# [About this task]
All of the data below should be printed again exactly, pictures excluded.

# [Document structure recognition data]
☆ ☆ ☆ ☆ ☆ ☆ ☆
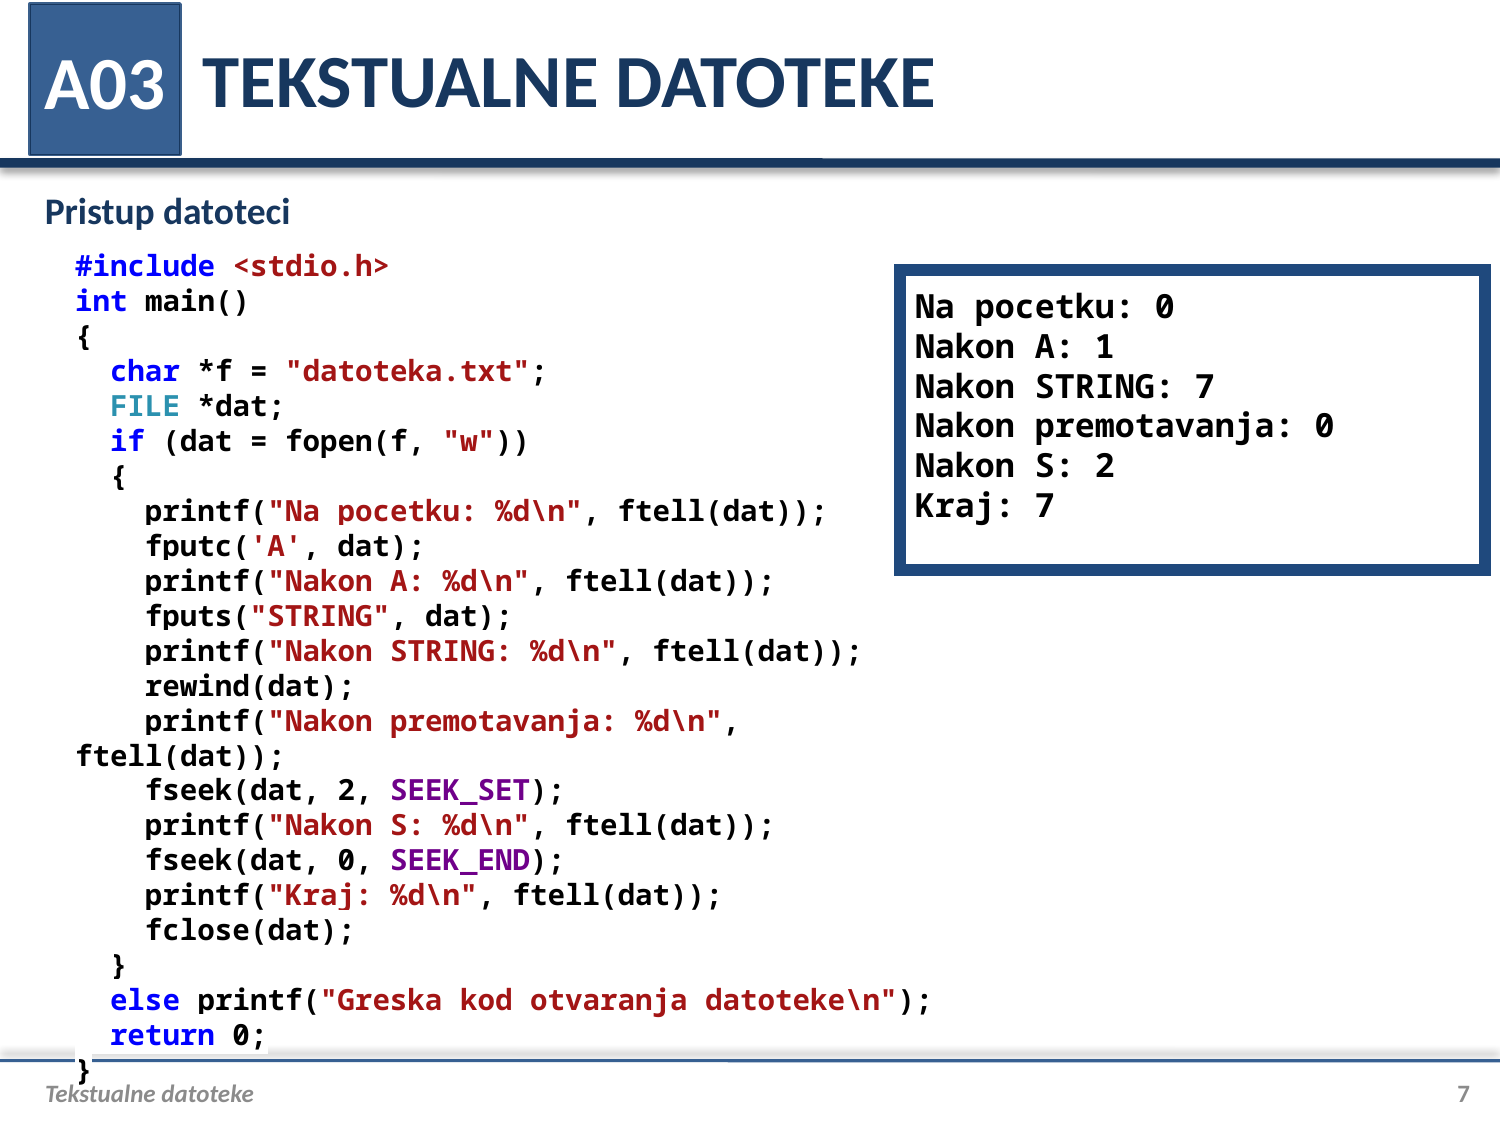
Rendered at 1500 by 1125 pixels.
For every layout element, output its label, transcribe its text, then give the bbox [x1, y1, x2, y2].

list A03 [30, 4, 180, 155]
slide_number 7 [1395, 1065, 1470, 1119]
text_box #include <stdio.h> int main() { char *f = "datoteka.txt"; FILE *dat; if (dat = fopen(f, "w")) { printf("Na pocetku: %d\n", ftell(dat)); fputc('A', dat); printf("Nakon A: %d\n", ftell(dat)); fputs("STRING", dat); printf("Nakon STRING: %d\n", ftell(dat)); rewind(dat); printf("Nakon premotavanja: %d\n", ftell(dat)); fseek(dat, 2, SEEK_SET); printf("Nakon S: %d\n", ftell(dat)); fseek(dat, 0, SEEK_END); printf("Kraj: %d\n", ftell(dat)); fclose(dat); } else printf("Greska kod otvaranja datoteke\n"); return 0; } [60, 239, 958, 1094]
footer Tekstualne datoteke [30, 1065, 1395, 1119]
title TEKSTUALNE DATOTEKE [187, 2, 1470, 153]
text_box Pristup datoteci [29, 179, 1470, 240]
text_box Na pocetku: 0 Nakon A: 1 Nakon STRING: 7 Nakon premotavanja: 0 Nakon S: 2 Kraj: 7 [898, 268, 1487, 572]
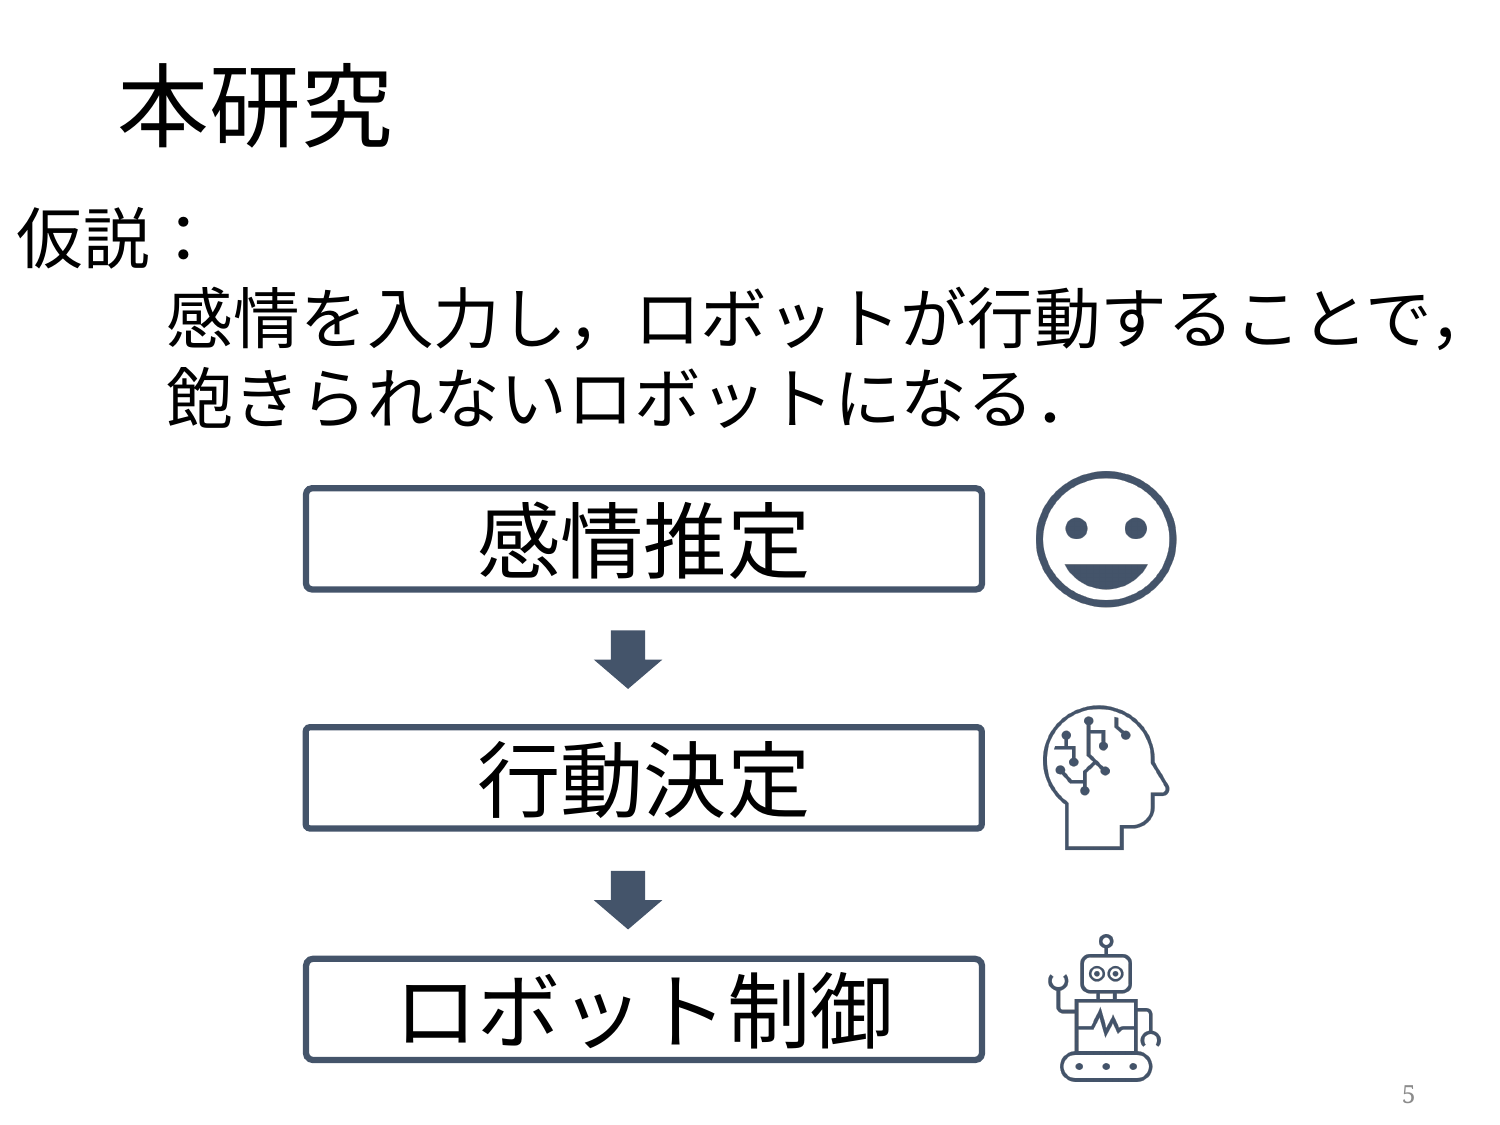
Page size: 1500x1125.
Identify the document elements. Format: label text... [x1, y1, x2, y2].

text_box 仮説： 感情を入力し，ロボットが行動することで， 飽きられないロボットになる． [2, 189, 1500, 445]
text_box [305, 453, 1195, 1096]
text_box 本研究 [103, 53, 1397, 189]
slide_number 5 [947, 1053, 1431, 1125]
☆ ☆ ☆ ☆ ☆ ☆ ☆
# [Exercise output]
Rendered at 1500 by 1125 pixels.
For every layout element, output its label, transcribe its text, then give the bbox [x1, y1, x2, y2].

list A03 [30, 4, 180, 155]
slide_number 7 [1395, 1065, 1470, 1119]
text_box #include <stdio.h> int main() { char *f = "datoteka.txt"; FILE *dat; if (dat = fopen(f, "w")) { printf("Na pocetku: %d\n", ftell(dat)); fputc('A', dat); printf("Nakon A: %d\n", ftell(dat)); fputs("STRING", dat); printf("Nakon STRING: %d\n", ftell(dat)); rewind(dat); printf("Nakon premotavanja: %d\n", ftell(dat)); fseek(dat, 2, SEEK_SET); printf("Nakon S: %d\n", ftell(dat)); fseek(dat, 0, SEEK_END); printf("Kraj: %d\n", ftell(dat)); fclose(dat); } else printf("Greska kod otvaranja datoteke\n"); return 0; } [60, 239, 958, 1094]
footer Tekstualne datoteke [30, 1065, 1395, 1119]
title TEKSTUALNE DATOTEKE [187, 2, 1470, 153]
text_box Pristup datoteci [29, 179, 1470, 240]
text_box Na pocetku: 0 Nakon A: 1 Nakon STRING: 7 Nakon premotavanja: 0 Nakon S: 2 Kraj: 7 [898, 268, 1487, 572]
Page size: 1500x1125.
Identify the document elements. Format: label text... [x1, y1, x2, y2].

text_box 仮説： 感情を入力し，ロボットが行動することで， 飽きられないロボットになる． [2, 189, 1500, 445]
text_box [305, 453, 1195, 1096]
text_box 本研究 [103, 53, 1397, 189]
slide_number 5 [947, 1053, 1431, 1125]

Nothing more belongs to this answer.